_What you have to do_
Retype the records below from their first line through the line holding "right hip: (95, 215)", including both ends and no pictures.

Stored data:
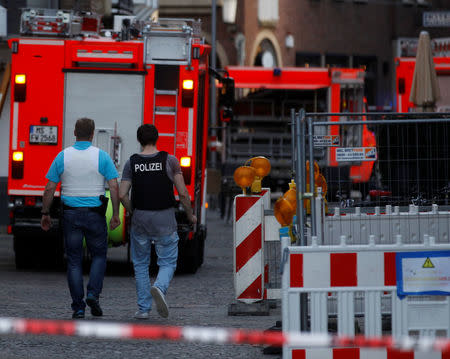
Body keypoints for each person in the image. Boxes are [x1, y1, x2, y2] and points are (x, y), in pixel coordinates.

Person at [41, 117, 120, 319]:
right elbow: (114, 186)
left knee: (74, 261)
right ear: (93, 135)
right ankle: (93, 294)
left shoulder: (63, 156)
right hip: (95, 215)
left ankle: (78, 307)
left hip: (70, 215)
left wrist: (45, 212)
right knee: (99, 256)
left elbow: (50, 187)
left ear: (75, 133)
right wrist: (116, 213)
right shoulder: (102, 157)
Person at [119, 124, 196, 320]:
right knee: (168, 261)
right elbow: (183, 194)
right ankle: (160, 287)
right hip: (164, 217)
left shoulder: (132, 163)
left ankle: (143, 309)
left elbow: (122, 194)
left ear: (139, 140)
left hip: (141, 219)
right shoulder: (169, 161)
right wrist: (190, 215)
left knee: (141, 263)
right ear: (157, 138)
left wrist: (132, 212)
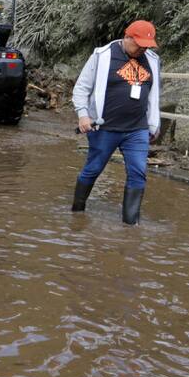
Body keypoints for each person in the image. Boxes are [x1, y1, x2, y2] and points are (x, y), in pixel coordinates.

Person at [70, 20, 161, 225]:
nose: (142, 49)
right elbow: (81, 88)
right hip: (105, 127)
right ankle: (77, 212)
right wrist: (83, 115)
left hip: (137, 129)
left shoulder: (152, 60)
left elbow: (154, 96)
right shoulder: (102, 56)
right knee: (93, 169)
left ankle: (131, 226)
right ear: (127, 37)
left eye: (146, 46)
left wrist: (154, 125)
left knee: (138, 172)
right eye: (139, 44)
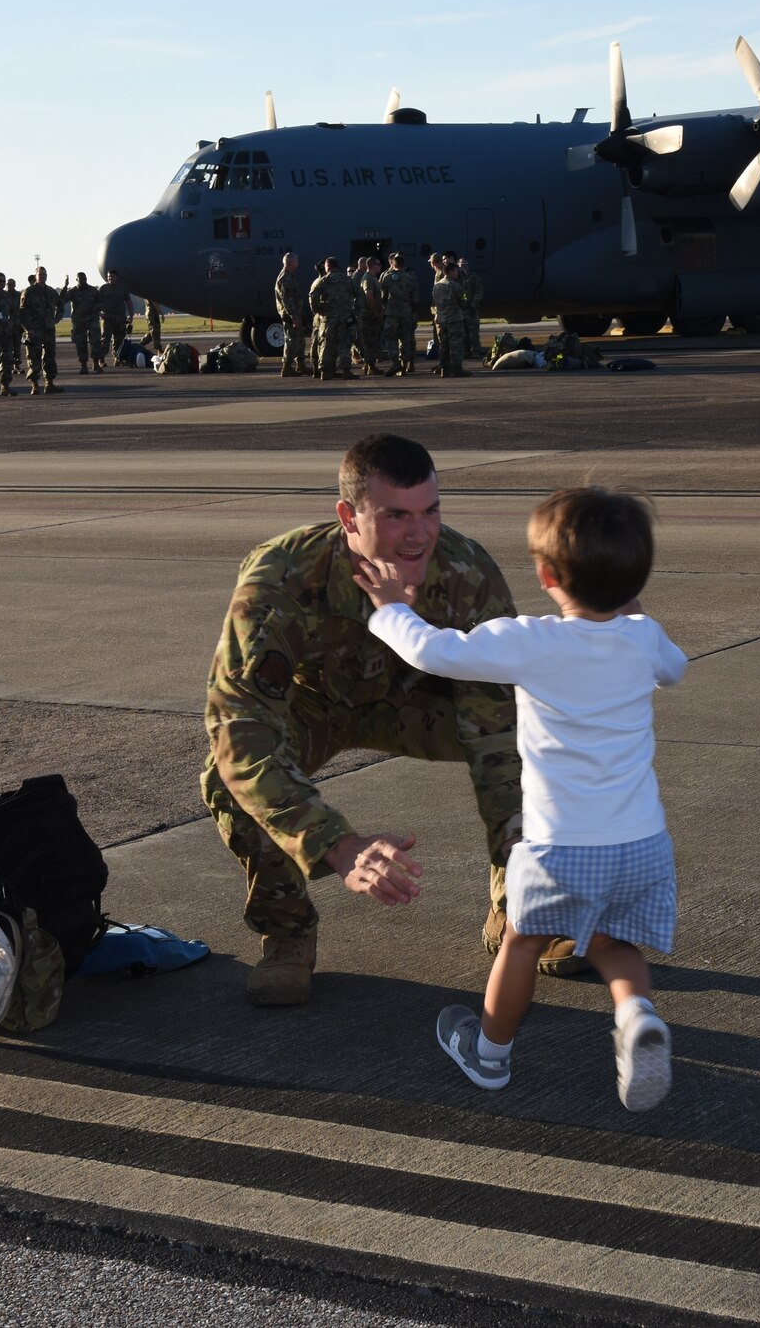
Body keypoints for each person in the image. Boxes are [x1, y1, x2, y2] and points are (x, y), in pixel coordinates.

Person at [201, 434, 585, 1007]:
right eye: (396, 515)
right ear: (348, 517)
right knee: (225, 777)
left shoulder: (465, 572)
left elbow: (497, 733)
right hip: (316, 706)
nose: (420, 533)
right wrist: (336, 843)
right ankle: (287, 933)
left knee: (539, 732)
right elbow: (241, 733)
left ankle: (519, 912)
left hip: (415, 698)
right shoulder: (280, 579)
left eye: (430, 512)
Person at [356, 487, 686, 1112]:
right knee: (614, 944)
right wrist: (636, 616)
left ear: (546, 575)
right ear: (635, 579)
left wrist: (388, 607)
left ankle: (489, 1054)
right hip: (641, 844)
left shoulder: (532, 640)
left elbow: (435, 652)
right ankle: (637, 1014)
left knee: (521, 941)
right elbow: (674, 669)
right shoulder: (644, 639)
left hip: (560, 847)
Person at [308, 256, 358, 381]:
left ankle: (325, 371)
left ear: (328, 266)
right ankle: (346, 370)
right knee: (344, 343)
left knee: (326, 343)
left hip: (328, 318)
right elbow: (357, 294)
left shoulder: (324, 281)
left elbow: (313, 295)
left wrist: (318, 310)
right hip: (344, 317)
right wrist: (350, 307)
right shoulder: (347, 280)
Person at [19, 264, 62, 394]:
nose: (42, 277)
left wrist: (56, 319)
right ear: (35, 276)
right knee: (34, 357)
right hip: (34, 330)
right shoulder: (29, 292)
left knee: (49, 357)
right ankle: (35, 384)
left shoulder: (51, 292)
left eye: (44, 275)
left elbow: (61, 306)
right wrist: (27, 328)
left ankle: (49, 383)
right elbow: (22, 312)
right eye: (40, 275)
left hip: (48, 329)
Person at [378, 252, 419, 376]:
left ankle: (395, 363)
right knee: (406, 339)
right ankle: (405, 364)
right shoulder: (411, 278)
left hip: (391, 314)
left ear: (393, 264)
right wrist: (413, 313)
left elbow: (382, 297)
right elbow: (415, 299)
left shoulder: (386, 277)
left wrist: (384, 309)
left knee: (391, 338)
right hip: (406, 313)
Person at [431, 253, 468, 377]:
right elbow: (464, 302)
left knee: (444, 345)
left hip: (442, 319)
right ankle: (457, 368)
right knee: (456, 345)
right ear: (451, 271)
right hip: (455, 319)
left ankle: (444, 369)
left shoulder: (437, 286)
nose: (457, 273)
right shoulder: (456, 286)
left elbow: (435, 303)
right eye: (456, 271)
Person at [274, 252, 308, 378]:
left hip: (295, 314)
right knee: (291, 340)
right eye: (296, 261)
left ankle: (300, 365)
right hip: (290, 315)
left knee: (299, 340)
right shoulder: (285, 279)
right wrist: (293, 316)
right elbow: (287, 299)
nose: (297, 264)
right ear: (290, 263)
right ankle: (287, 367)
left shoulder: (289, 276)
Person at [64, 272, 104, 373]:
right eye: (81, 279)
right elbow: (62, 300)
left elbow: (100, 302)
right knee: (81, 343)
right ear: (77, 280)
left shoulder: (93, 290)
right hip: (79, 320)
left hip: (92, 319)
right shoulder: (73, 291)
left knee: (96, 341)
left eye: (84, 279)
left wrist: (96, 308)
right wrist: (65, 287)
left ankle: (96, 363)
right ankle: (84, 365)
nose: (83, 281)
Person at [98, 270, 132, 365]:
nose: (110, 278)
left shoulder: (122, 288)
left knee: (119, 340)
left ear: (117, 277)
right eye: (109, 277)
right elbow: (96, 302)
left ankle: (117, 358)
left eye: (112, 276)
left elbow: (128, 302)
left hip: (120, 318)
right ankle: (101, 360)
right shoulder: (103, 288)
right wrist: (99, 314)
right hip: (107, 317)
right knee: (105, 340)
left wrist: (131, 316)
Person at [458, 256, 485, 359]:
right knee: (463, 332)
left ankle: (476, 351)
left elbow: (479, 291)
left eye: (465, 265)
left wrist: (474, 303)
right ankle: (465, 351)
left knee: (473, 332)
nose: (463, 267)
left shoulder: (474, 278)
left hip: (472, 309)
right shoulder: (457, 279)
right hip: (462, 309)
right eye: (461, 265)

_Reply to the task_
Body keypoints for each person in the image. Boxes are [x1, y1, x2, y2] and points are (x, y), in pixel coordinates.

Person at [41, 117, 120, 319]:
right elbow: (114, 186)
left knee: (74, 261)
right ear: (93, 135)
right ankle: (93, 294)
left shoulder: (63, 156)
right hip: (95, 215)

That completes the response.